Nice find, repped. I missed in on TV, glad I got to see it. 

I'd like to see him tested in the UFC. So many great matchups for him.


----------



## Jesy Blue (May 8, 2009)

wow, clean and percise strikes. notice how he stayed on target even as silva was falling, just kept hitting the head all the way down.
it's funny that the judo/jujuitsu guy has over half of his wins by KO.


----------



## Life B Ez (Jan 23, 2010)

Sick KO, love that the guy protested....would he like his skull caved in next time?

BTW. WTF is with fighting at 190? Pick a weight and fight there, hate catchweights. If you can't cut down, fight in the class above and be good enough to make up for size.


----------



## morninglightmt (Sep 7, 2008)

Life B Ez said:


> Sick KO, love that the guy protested....would he like his skull caved in next time?
> 
> BTW. WTF is with fighting at 190? Pick a weight and fight there, hate catchweights. If you can't cut down, fight in the class above and be good enough to make up for size.

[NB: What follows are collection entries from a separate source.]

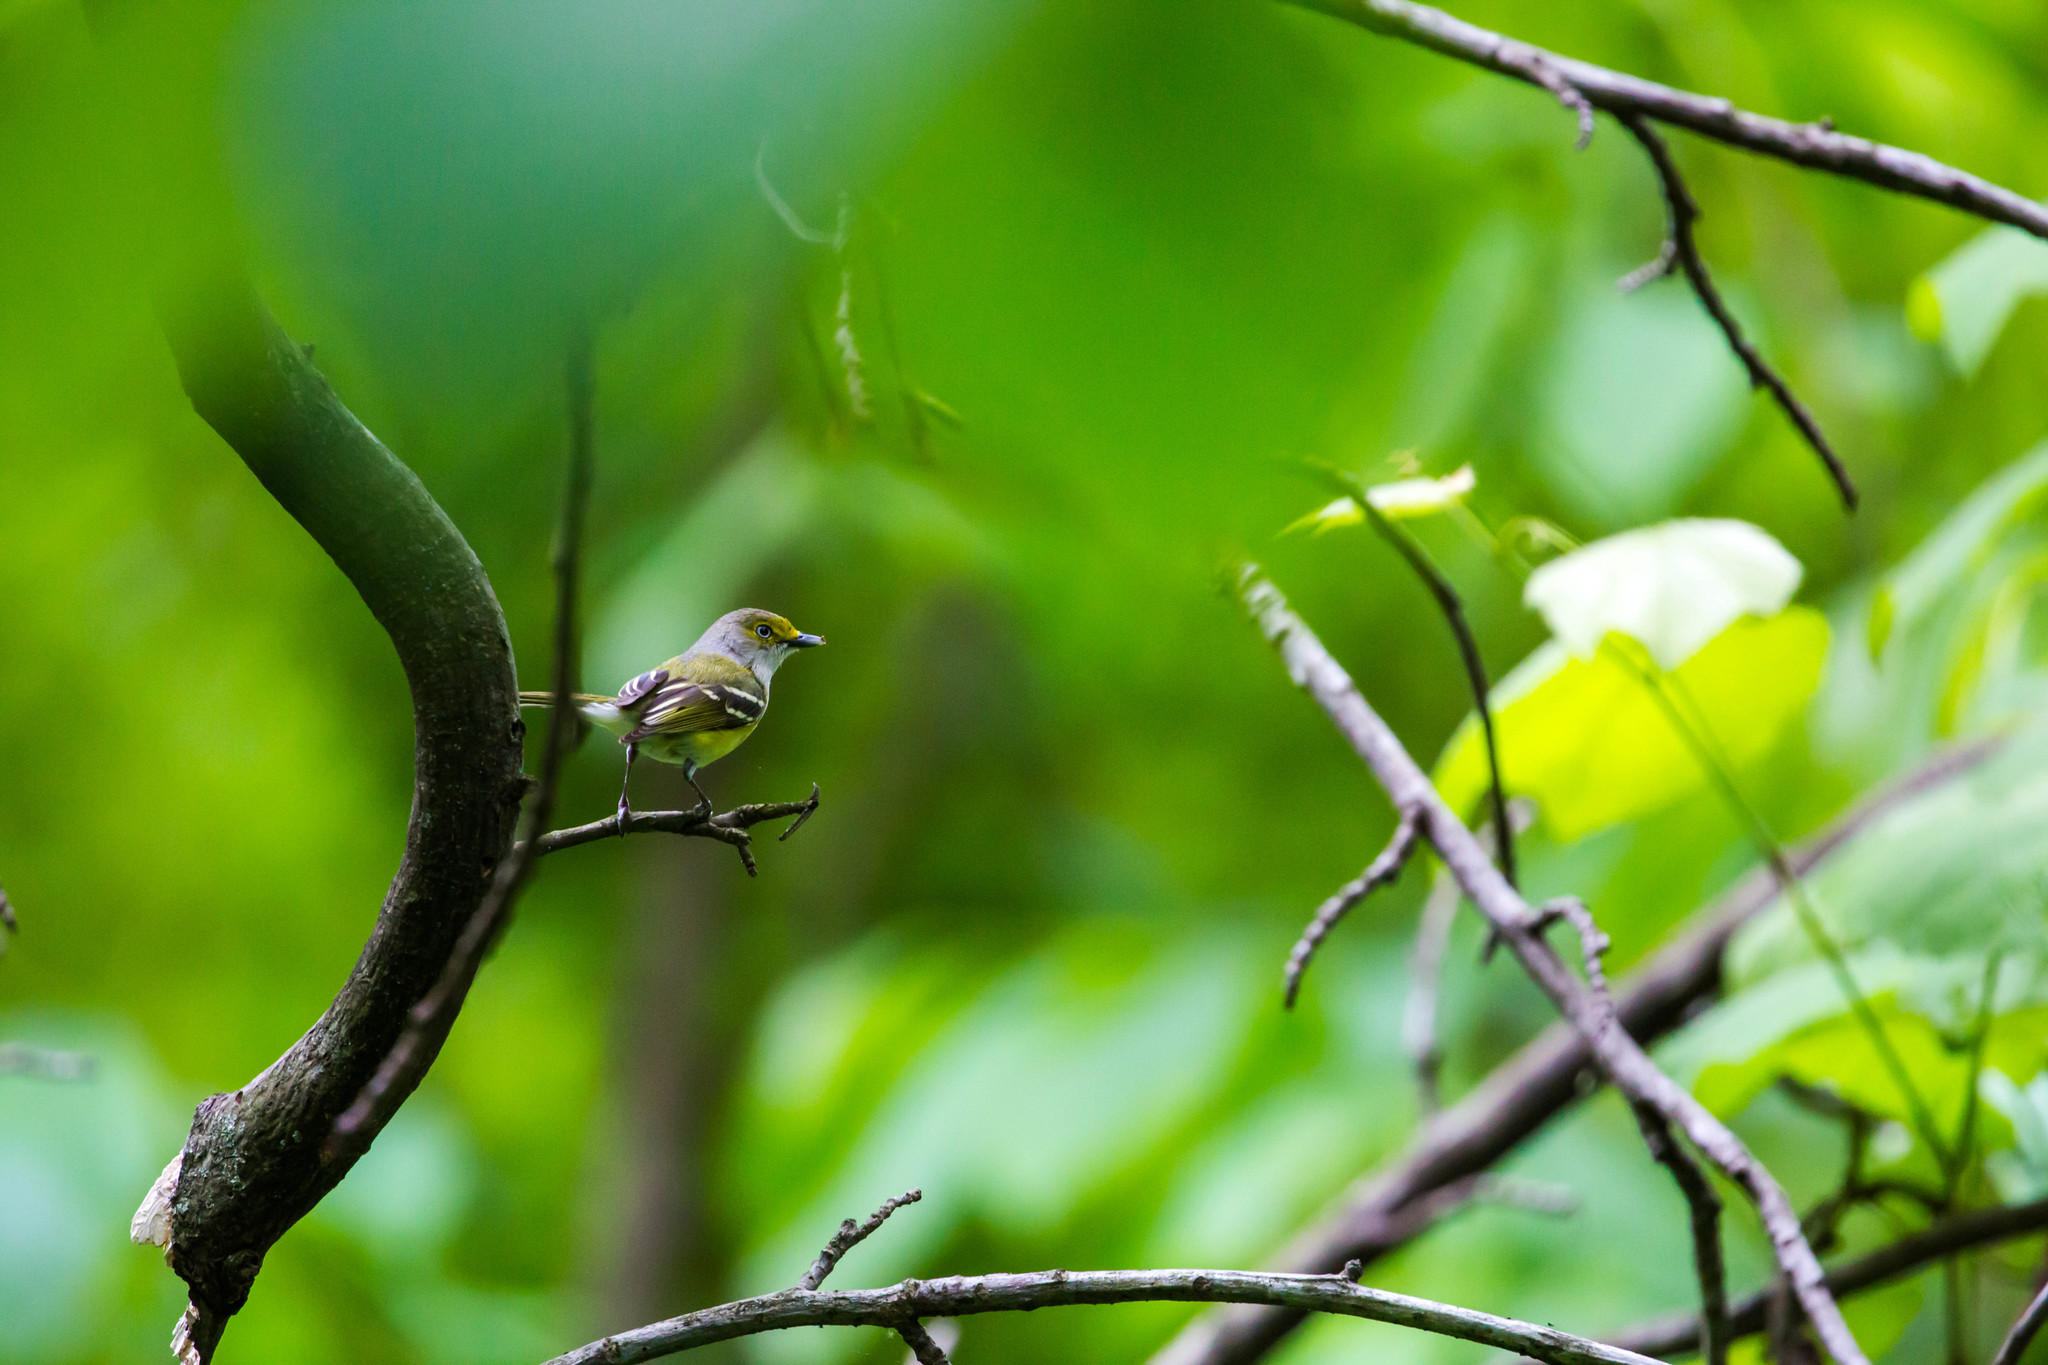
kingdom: Animalia
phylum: Chordata
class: Aves
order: Passeriformes
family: Vireonidae
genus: Vireo
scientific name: Vireo griseus
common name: White-eyed vireo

I don't know the specifics but I have a strong feeling it was because the guy was a late replacement and he may have had trouble making weight or they wanted to make it a non-title bout. I seriously doubt it's because Lombard has any trouble making 185....


----------



## Sousa (Jun 16, 2007)

Its a good thing this wasn't a boxing fight


----------



## SigFig (Sep 22, 2009)

Jay Silva took the fight on a few days notice as a replacement for Paulo Filho. Hence the catch weight.

And I didn't know Lombard was known for his jitz??? He's a judo / muay thai practicioner I thought...


----------



## DJ Syko (Jan 6, 2008)

He should be a WW really he is tiny for a MW.


----------